(PROVIDED RECORDS begins)

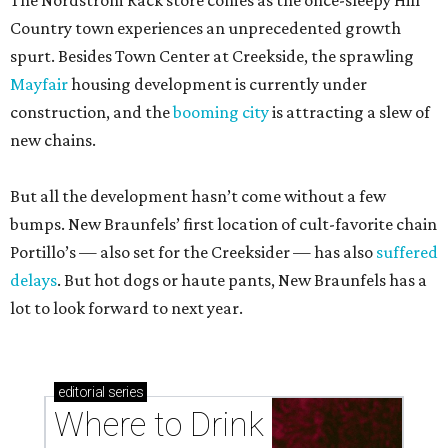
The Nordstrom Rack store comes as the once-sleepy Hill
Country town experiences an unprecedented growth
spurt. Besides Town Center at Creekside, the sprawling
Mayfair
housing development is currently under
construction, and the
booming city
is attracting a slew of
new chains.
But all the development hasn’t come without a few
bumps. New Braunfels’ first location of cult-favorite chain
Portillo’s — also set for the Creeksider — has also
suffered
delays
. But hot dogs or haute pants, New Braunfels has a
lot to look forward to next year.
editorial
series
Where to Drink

(PROVIDED RECORDS ends)
(PROVIDED RECORDS begins)

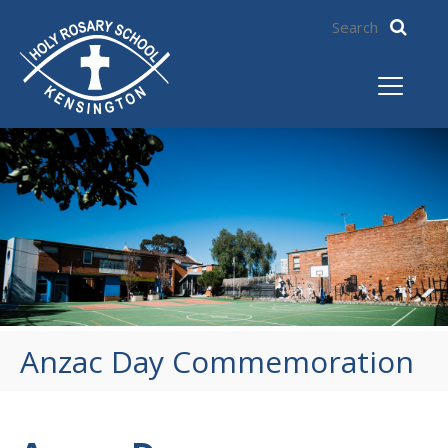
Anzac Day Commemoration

(PROVIDED RECORDS ends)

EXERCISE DETAILS
Which lines above run from the one containing "The Nordstrom Rack" to the one containing "bumps. New Braunfels’"? Give them again exactly, both ends included.

SOLVED EXERCISE
The Nordstrom Rack store comes as the once-sleepy Hill
Country town experiences an unprecedented growth
spurt. Besides Town Center at Creekside, the sprawling
Mayfair
housing development is currently under
construction, and the
booming city
is attracting a slew of
new chains.
But all the development hasn’t come without a few
bumps. New Braunfels’ first location of cult-favorite chain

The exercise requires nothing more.